We’ll update with more info if we get it, but for the time being we’re hiding out indoors from potential bullets.

[Video by our pal Veljko]

Somebody parked a motorcycle basically in the middle of an intersection

I guess it’s not as bad as when somebody parked a $138,000 Maserati in a Muni maintenance trench around the corner, but I mean, what is with people and not being able to park right in this part of the neighborhood?

Baby powder thief

Capp Street Crap reports:

Just after noon on Sept. 23, a man in his 30s walked into a store in the 4000 block of Mission Street and put two bottles of baby powder in his backpack. When the clerk confronted him, the thief punched him several times. [link]

Forced out of your apartment at gunpoint, because you’re white

Here in the Mission, gentrifiers still have about 4 months left til “soldiers” “come out gunnin’” for “hipsters and the yuppies” as promised by some graffiti on a neighborhood wall.

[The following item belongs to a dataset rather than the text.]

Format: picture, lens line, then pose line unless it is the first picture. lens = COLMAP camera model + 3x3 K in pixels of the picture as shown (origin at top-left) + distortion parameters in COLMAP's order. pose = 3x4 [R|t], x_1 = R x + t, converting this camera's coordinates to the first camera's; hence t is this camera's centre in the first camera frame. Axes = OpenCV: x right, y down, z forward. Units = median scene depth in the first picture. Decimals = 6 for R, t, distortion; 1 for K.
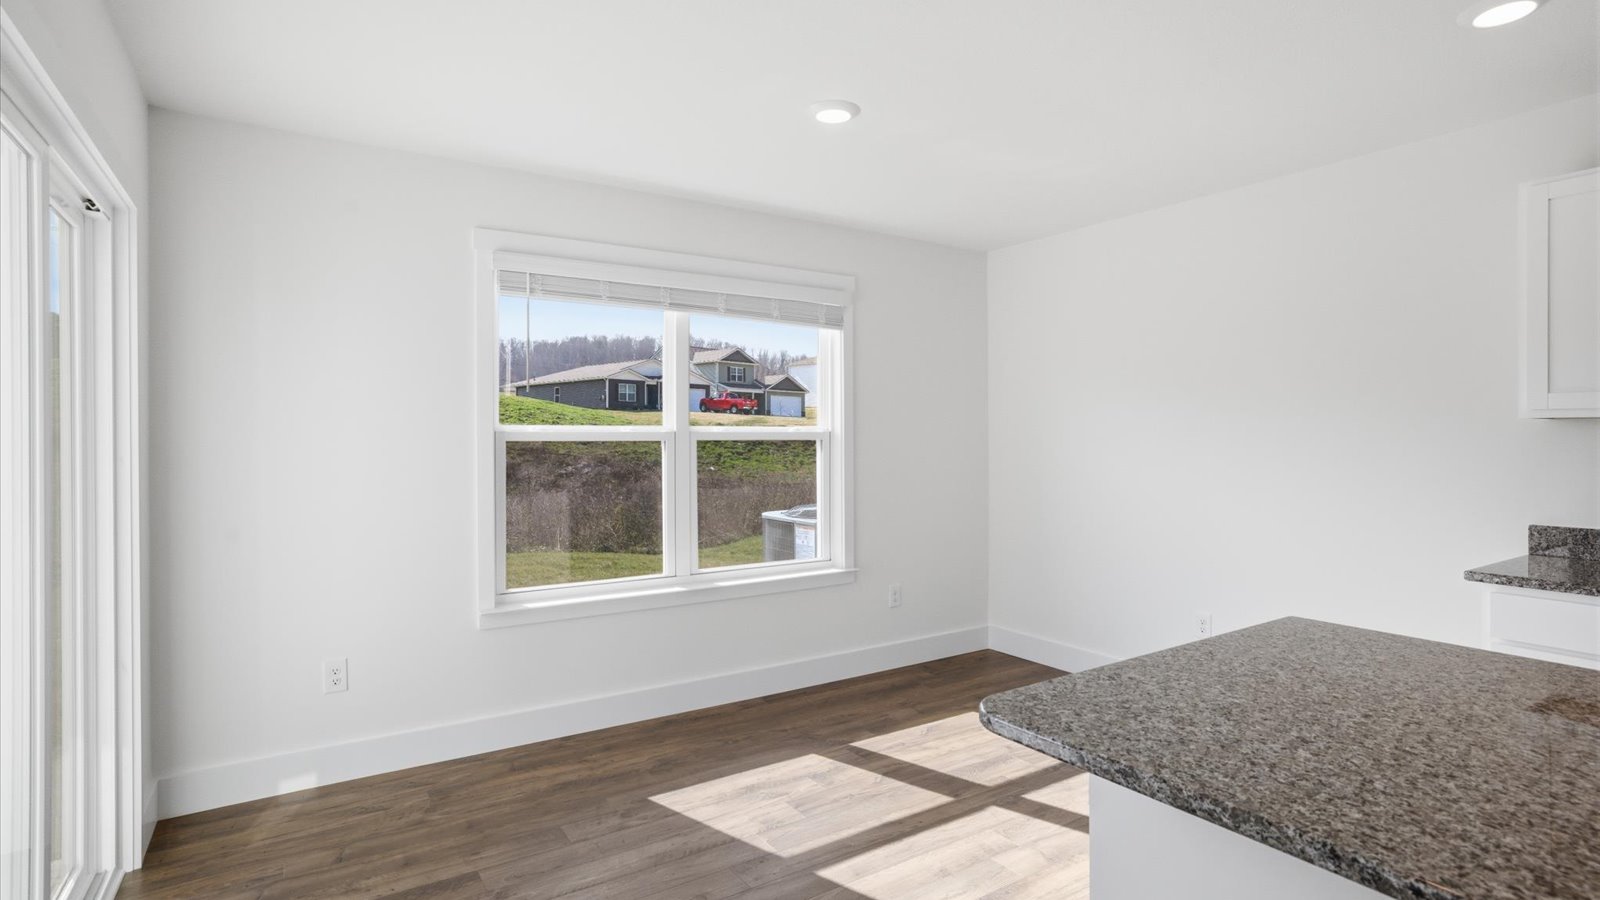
lens RADIAL K [[796.4, 0, 796.9], [0, 796.4, 449.9], [0, 0, 1]] dist [-0.003862, -0.000332]
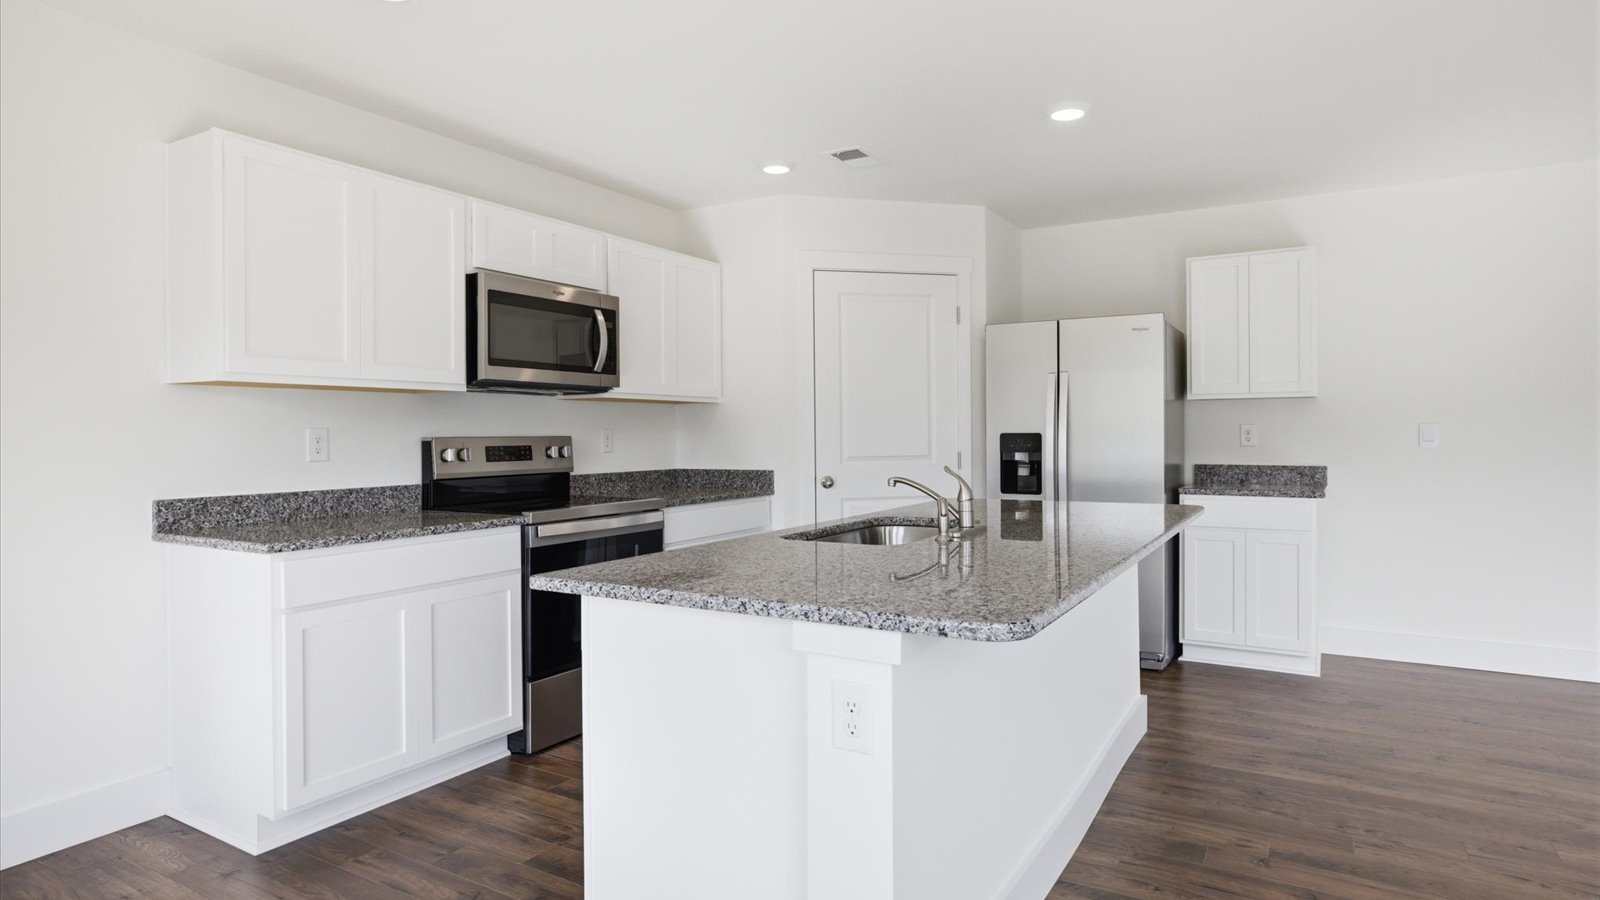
lens RADIAL K [[899.8, 0, 800.0], [0, 899.8, 450.0], [0, 0, 1]] dist [-0.000412, 0.000494]
pose [[-0.430850, -0.009150, 0.902377, -0.213956], [0.027745, 0.999342, 0.023381, 0.022082], [-0.901997, 0.035110, -0.430312, 0.514960]]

In NYC, it’s already happening. Gawker reports:

Two Brooklyn women have had enough. This weekend, Precious Parker, 30, and Sabrina James, 23, allegedly forced their neighbors out of their Flatbush apartment building at gunpoint.

According to a police source who spoke to the New York Daily News, Parker and James knocked on their neighbors’ door around 9:30 p.m. on Saturday and “held a 34-year-old man, a 37-year-old man, and a 25-year-old woman at gunpoint demanding they move out or be killed.” The trio complied, and Parker and James squatted in their apartment until police arrived. Cops say one of the women told them she didn’t like “that white people were moving into the area.” [link]

No blood was shed, and Precious and Sabrina pretty swiftly ended up in jail, but… it’s happening.